On a sunnier day I visited the cemetery near my house. This monument went up in the last year or so but I’ve already shot it many times. The Ektar handled the brown well.
But wait…what’s that? Up there, in the trees? A little bokeh?
Yes, and it’s interesting bokeh, a constellation of little points. If only the subject (those leaves) was more interesting.
I walked through the neighborhood one afternoon with the SPF. This isn’t a neighborhood of picket fences, this one neighbor notwithstanding.
Another neighbor recently started parking this mid-1970s Ford Thunderbird curbside. It’s not plated. In a tonier neighborhood the HOA would be all over this Bird’s owner like stink on a garbage truck. Here, we have no HOA. His car can sit there for as long as it wants.

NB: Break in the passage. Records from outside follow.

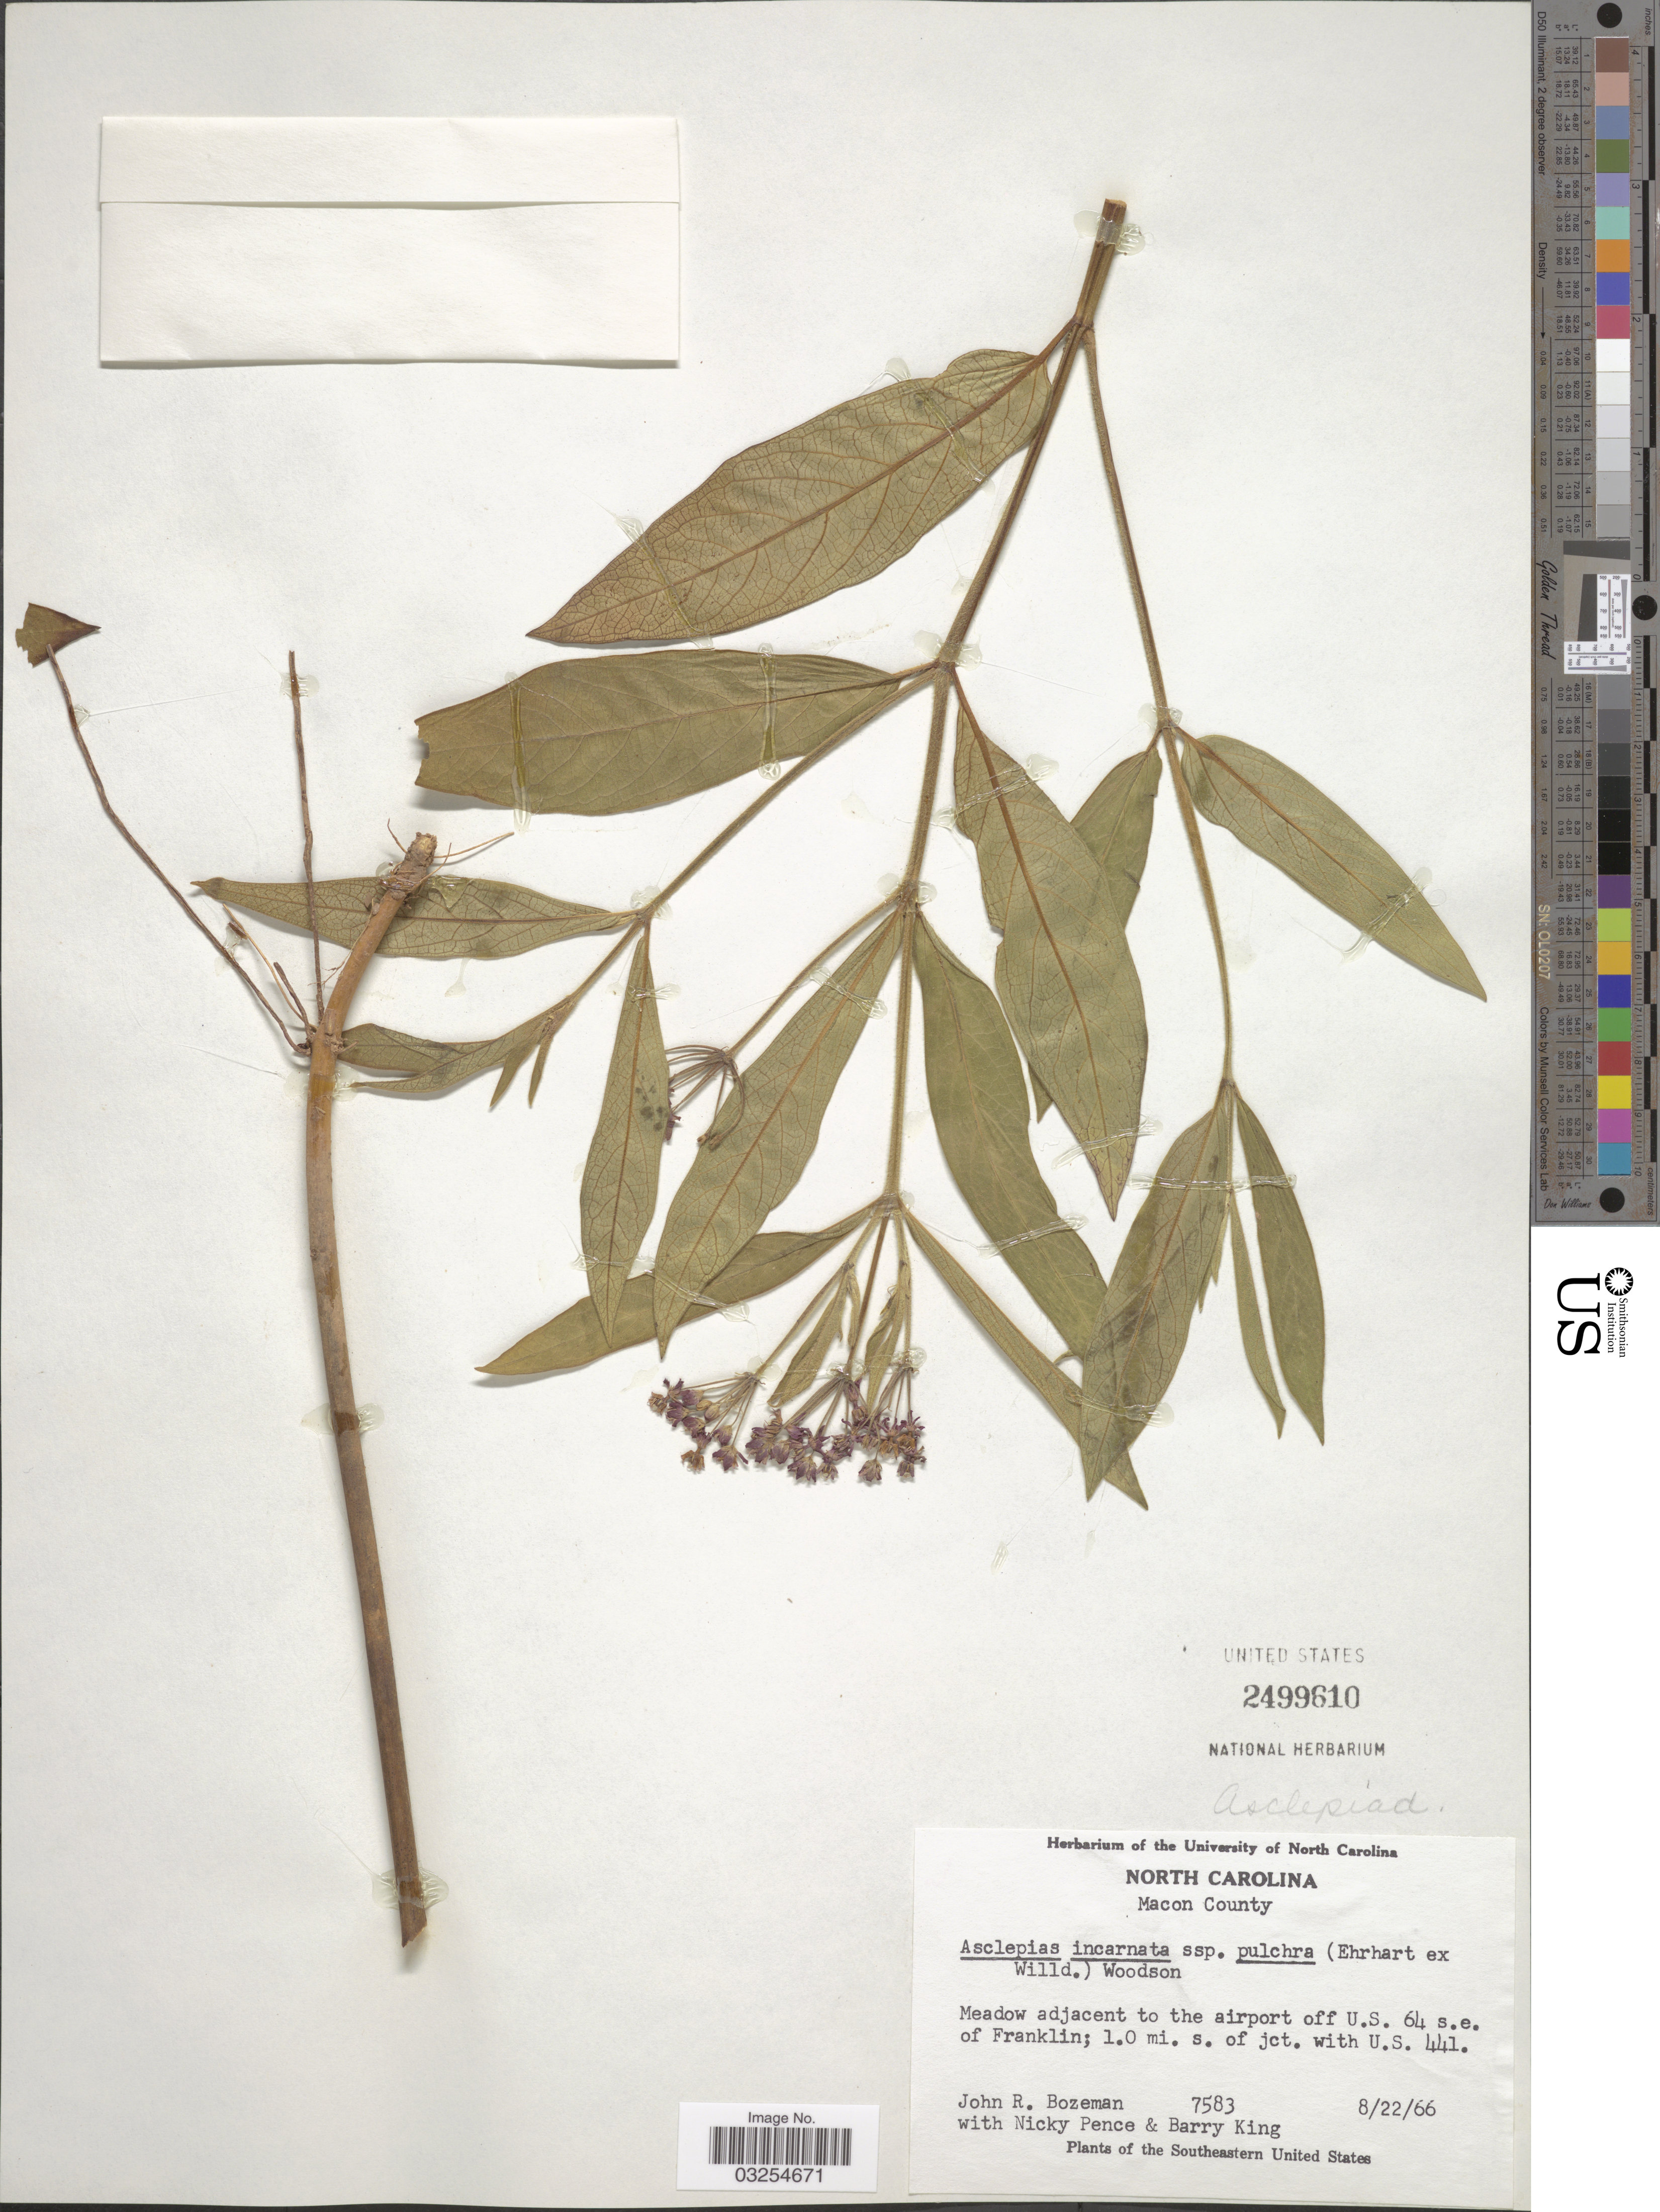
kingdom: Plantae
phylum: Tracheophyta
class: Magnoliopsida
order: Gentianales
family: Apocynaceae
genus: Asclepias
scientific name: Asclepias incarnata subsp. pulchra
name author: (Ehrh. ex Willd.) Woodson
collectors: J. R. Bozeman, N. Pence & B. L. King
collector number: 7583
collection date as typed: Transcribed d/m/y: 22/8/66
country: United States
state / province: North Carolina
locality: Macon County. Meadow adjacent to the airport off U.S. 64 s.e. of Franklin; 1.0 mi. s. of jct. with U.S. 441. Southeastern United States.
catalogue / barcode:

I waited until the end to say that the Spotmatic F is essentially the same camera as the 1976 Pentax K1000, except the K1000 uses the then-new K bayonet lens mount. Every other SPF review says that up front and I didn’t want to be tiresome. But I’m mentioning it now because I’ve owned a few K1000s, fine and competent cameras the lot. But I experienced real joy shooting this SPF, a feeling I’ve found elusive with any K1000.
Perhaps some of that joy comes from my SPF’s like-new condition. Buttery operation never fails to impress. But most of it comes from an indescribable quality, something special that got lost in the K-mount translation. If you know your way around apertures and shutter speeds and want to break into film SLRs, just get a Spotmatic F. Pair it with the astonishing 55mm f/1.8 SMC Takumar lens and you’ll never fail to have great fun.